Ahern has commented in the media about the radio industry in Australia. He is the editor and an author of the book, Making Radio: a Practical Guide to Working in Radio (2000), which was published by his organisation, AFTRS. (2nd Edition 2011, 3rd Edition 2013). In 2022, the book was updated to an international edition, include podcasting and digital audio and is now called Making Radio and Podcasts, published by Routledge. Ahern wrote a crime thriller, Harbour Terror (2007), which is set in a community radio station. He provided an entry on the first Director of AFTRS, Jerzy Toeplitz (1909–1995), for the Australian Dictionary of Biography and contributed two chapters to a book about South African media. Using his technology experience, he regularly also writes about new technology in publishing, media and AI, and contributes to media technology policy debates.

Ahern has published articles and conference papers on the future of media, including the importance of Media Literacy in developing countries. He trains media professionals through AMT and was the CEO of the International Media & Broadcasting Academy (IMBA). He was a board member of the Community Broadcasting Foundation of Australia. In 2000, he was the founding consultant and curriculum developer for the National Electronic Media Institute of South Africa (NEMISA) and in 2012 was founding consultant for Nai Media Institute, the first professional media training organisation in Afghanistan. In 2014 Ahern and business partner Peter Saxon bought AsiaRadioToday.com and in 2015 he and his business partners were the first to develop and launch a 'catch-up radio' product called Rewind Radio.

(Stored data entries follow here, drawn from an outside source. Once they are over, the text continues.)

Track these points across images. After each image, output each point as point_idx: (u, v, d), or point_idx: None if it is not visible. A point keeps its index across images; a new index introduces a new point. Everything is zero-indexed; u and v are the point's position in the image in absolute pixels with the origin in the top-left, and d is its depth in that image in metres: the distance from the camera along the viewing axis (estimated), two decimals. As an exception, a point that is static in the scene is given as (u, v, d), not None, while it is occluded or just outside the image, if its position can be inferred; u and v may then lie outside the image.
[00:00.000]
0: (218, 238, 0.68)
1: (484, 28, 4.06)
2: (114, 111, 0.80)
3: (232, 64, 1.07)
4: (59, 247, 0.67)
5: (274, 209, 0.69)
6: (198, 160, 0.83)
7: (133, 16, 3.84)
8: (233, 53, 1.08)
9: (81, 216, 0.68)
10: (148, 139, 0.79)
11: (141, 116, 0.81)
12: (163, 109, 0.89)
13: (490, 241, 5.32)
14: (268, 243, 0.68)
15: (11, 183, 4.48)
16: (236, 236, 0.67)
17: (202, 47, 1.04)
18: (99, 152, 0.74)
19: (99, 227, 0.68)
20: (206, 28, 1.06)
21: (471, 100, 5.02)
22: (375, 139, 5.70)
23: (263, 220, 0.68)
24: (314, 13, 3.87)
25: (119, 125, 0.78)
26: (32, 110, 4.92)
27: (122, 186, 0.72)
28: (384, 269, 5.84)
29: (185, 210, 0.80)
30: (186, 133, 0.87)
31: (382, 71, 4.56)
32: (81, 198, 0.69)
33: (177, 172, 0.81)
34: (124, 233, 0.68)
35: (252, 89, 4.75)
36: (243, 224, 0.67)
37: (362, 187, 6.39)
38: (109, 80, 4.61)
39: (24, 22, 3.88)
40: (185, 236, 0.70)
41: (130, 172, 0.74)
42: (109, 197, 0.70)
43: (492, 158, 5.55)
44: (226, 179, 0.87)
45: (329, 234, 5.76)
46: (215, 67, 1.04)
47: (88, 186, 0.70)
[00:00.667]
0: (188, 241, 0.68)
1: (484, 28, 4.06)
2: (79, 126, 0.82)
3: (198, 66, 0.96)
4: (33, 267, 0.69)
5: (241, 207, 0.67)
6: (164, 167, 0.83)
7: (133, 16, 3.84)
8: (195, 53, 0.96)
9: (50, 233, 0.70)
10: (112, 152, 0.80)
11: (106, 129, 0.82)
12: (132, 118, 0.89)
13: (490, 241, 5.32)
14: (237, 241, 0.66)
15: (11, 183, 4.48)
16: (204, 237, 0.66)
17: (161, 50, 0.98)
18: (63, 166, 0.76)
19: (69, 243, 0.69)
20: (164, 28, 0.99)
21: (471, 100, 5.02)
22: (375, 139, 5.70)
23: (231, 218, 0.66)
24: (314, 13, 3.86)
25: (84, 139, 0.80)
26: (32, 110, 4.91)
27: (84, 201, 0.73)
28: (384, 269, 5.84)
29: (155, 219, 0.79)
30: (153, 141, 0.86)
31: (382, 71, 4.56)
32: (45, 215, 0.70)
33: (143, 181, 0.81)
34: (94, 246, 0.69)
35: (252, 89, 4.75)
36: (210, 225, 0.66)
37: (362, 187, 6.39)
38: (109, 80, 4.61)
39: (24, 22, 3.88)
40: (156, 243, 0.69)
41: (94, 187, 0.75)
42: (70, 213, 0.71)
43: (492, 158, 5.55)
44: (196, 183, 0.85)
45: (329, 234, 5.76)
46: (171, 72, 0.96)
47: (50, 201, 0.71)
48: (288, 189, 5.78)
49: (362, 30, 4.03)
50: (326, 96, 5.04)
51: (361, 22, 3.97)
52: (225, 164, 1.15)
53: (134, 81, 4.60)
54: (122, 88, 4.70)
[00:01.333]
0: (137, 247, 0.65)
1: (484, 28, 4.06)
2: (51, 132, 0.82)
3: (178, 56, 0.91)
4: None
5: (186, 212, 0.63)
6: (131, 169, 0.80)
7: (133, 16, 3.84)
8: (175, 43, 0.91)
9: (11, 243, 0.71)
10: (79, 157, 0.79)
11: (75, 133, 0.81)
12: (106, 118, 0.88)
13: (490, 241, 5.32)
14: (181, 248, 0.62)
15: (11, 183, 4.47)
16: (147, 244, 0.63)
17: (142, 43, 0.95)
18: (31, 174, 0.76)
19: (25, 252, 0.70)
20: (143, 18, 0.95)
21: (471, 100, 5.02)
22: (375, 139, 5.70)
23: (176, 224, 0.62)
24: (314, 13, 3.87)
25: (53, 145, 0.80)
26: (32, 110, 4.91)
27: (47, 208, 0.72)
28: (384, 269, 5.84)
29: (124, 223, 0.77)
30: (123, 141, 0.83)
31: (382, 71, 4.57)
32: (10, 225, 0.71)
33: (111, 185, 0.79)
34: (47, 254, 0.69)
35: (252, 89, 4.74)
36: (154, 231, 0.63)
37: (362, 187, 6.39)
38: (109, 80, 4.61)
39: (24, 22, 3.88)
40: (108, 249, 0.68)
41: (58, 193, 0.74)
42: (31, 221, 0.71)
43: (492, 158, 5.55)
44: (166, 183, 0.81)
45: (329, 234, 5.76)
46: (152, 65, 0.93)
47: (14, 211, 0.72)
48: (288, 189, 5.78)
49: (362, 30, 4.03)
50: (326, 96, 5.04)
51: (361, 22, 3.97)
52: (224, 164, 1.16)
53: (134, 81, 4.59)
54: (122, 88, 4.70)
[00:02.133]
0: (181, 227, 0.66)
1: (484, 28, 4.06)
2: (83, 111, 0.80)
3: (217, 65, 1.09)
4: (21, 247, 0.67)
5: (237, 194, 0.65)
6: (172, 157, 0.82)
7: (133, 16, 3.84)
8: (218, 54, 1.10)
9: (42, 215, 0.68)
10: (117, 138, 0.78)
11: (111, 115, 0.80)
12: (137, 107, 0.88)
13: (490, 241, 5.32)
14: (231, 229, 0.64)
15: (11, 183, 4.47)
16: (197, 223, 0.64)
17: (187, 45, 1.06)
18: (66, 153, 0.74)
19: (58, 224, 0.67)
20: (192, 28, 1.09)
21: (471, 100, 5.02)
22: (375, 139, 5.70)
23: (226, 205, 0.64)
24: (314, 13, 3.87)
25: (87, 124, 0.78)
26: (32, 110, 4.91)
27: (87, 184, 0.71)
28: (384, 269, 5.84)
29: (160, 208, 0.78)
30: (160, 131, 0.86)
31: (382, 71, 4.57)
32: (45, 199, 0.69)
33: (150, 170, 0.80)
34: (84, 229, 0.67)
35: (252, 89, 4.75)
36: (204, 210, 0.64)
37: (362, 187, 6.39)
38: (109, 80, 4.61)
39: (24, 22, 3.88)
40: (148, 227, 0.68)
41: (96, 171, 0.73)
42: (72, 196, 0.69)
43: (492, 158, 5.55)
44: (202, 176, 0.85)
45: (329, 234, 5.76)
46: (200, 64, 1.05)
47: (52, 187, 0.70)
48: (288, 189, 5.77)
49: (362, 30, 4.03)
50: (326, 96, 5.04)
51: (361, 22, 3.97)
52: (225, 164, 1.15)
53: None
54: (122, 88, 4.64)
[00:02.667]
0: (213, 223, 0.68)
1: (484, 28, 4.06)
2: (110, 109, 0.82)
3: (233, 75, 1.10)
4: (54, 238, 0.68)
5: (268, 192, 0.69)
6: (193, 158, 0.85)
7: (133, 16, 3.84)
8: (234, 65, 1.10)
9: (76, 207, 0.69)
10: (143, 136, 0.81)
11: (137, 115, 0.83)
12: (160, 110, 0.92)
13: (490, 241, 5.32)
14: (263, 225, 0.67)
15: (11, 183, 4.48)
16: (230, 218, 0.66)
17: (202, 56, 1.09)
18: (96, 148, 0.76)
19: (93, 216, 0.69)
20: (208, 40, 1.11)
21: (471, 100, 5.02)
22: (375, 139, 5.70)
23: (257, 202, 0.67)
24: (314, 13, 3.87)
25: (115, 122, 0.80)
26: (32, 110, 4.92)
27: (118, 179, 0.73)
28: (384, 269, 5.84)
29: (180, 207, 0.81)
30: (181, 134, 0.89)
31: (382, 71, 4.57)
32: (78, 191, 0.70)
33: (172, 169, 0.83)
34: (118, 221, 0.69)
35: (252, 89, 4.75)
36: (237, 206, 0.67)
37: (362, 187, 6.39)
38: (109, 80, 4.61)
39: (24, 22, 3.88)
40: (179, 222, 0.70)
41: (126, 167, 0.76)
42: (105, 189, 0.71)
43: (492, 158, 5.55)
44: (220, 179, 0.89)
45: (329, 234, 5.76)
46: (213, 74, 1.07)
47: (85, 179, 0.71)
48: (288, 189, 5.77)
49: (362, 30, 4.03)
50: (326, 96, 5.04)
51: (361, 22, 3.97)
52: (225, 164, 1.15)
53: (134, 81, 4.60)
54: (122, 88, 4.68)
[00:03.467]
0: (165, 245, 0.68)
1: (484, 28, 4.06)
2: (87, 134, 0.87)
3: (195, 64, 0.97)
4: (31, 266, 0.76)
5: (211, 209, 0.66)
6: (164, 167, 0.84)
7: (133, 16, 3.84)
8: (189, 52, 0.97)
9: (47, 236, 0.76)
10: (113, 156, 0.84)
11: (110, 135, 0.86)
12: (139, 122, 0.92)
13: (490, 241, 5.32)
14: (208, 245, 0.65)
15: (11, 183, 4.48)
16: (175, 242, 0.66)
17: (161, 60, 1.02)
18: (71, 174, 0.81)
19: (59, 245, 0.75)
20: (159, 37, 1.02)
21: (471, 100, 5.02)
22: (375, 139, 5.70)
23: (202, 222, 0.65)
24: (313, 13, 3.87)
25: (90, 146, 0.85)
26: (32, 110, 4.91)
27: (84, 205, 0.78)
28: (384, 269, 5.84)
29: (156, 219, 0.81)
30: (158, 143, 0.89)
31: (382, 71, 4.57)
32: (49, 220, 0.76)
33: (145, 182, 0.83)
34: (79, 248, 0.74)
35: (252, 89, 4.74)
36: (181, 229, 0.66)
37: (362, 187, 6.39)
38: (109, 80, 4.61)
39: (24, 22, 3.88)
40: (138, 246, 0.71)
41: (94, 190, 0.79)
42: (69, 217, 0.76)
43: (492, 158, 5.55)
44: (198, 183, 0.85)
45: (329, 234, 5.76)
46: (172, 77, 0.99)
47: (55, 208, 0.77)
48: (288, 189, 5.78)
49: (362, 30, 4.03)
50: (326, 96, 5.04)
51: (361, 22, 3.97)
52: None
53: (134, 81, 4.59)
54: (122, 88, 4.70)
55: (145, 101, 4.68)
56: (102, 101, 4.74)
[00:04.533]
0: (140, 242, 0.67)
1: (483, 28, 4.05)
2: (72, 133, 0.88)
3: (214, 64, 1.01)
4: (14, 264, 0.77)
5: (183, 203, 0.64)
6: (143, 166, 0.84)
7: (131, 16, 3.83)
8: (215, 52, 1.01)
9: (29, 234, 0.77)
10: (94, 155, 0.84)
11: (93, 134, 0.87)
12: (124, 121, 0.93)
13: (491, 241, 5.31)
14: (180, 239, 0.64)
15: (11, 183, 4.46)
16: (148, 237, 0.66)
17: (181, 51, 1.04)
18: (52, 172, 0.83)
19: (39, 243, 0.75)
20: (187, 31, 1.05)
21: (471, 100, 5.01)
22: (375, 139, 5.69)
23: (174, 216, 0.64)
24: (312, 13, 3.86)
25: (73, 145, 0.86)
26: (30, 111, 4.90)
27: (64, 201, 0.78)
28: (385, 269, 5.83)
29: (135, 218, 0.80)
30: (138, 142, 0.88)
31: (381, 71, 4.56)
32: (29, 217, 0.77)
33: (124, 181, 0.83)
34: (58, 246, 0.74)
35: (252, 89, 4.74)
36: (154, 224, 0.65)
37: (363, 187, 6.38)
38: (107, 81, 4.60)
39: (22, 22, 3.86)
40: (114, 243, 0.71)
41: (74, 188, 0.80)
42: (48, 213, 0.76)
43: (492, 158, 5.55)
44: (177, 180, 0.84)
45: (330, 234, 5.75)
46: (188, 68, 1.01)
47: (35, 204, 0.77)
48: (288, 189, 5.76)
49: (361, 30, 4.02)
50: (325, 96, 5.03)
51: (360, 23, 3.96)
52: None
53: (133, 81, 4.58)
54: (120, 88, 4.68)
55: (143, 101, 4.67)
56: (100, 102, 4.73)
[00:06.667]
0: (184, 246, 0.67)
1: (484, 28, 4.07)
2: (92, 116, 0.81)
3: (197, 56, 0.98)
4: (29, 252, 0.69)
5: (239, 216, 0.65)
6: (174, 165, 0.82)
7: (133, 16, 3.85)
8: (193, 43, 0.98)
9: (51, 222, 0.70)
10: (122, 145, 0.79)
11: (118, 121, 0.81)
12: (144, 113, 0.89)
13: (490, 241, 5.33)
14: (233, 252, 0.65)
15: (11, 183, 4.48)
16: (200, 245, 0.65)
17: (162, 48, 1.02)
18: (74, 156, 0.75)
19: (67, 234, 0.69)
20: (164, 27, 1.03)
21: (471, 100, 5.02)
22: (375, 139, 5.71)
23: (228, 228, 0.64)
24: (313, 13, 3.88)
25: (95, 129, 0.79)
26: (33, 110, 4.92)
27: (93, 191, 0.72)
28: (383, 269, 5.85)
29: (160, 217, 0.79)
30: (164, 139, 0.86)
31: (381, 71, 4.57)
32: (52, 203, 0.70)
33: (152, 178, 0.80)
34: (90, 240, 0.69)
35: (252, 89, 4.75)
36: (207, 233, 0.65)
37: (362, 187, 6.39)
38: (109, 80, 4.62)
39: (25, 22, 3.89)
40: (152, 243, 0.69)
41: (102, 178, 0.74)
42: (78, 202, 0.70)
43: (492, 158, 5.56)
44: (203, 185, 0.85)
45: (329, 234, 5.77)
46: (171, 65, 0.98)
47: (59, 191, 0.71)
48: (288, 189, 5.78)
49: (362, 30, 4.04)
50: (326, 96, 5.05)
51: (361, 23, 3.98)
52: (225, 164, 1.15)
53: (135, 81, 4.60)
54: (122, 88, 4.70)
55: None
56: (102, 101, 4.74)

Ahern has been active in training radio and television industry organisations for the transition to digital radio, digital television, and new OTT services. He worked on various media aid projects, consulting to develop independent media publishing companies in countries including Afghanistan, South Sudan and Liberia. He lectures about the future of media, media peace initiatives, broadcasting and media literacy in Australia and internationally. In 2020 joined the Asia Pacific Broadcasting Union (ABU) to Head the organisation's ABU Media Academy and work with UNESCO on various media peace projects.

In Paris in July 2022, he spoke at a UNESCO presentation on the importance of Media and Information Literacy (MIL) and professional journalism. Highlighting the difference between professional media and social media he said: "The common threads that make up professional media are: A commitment to the greater good of society, Internal editorial checks and balances, External rules and regulations... This distinguishes responsible professional media from unregulated social media".

In 2022, Ahern joined at ABC as Manager of ABC Radio Sydney. He left the ABC in 2024 to rejoin AMT Pty Ltd as the company's CEO to expand the company's trade publications, launch the Asia Podcast Awards, work on the Radiodays Asia Conference, head the jury for the Global Media Peace Awards and continue his international training and consultancy work. In 2025, Ahern's company joined with publisher Mumbrella to introduce the Australian Audio Awards after the commercial radio industry's awards were cancelled.

== Personal life ==

Steve Ahern is married to Serena ( Poggi), a teacher-librarian at Saint Ignatius' College, Riverview, and they have two children. One of their children is Daniel Ahern p.k.a. Bus Vipers, who also worked in radio management at 2SER and then FBi Radio.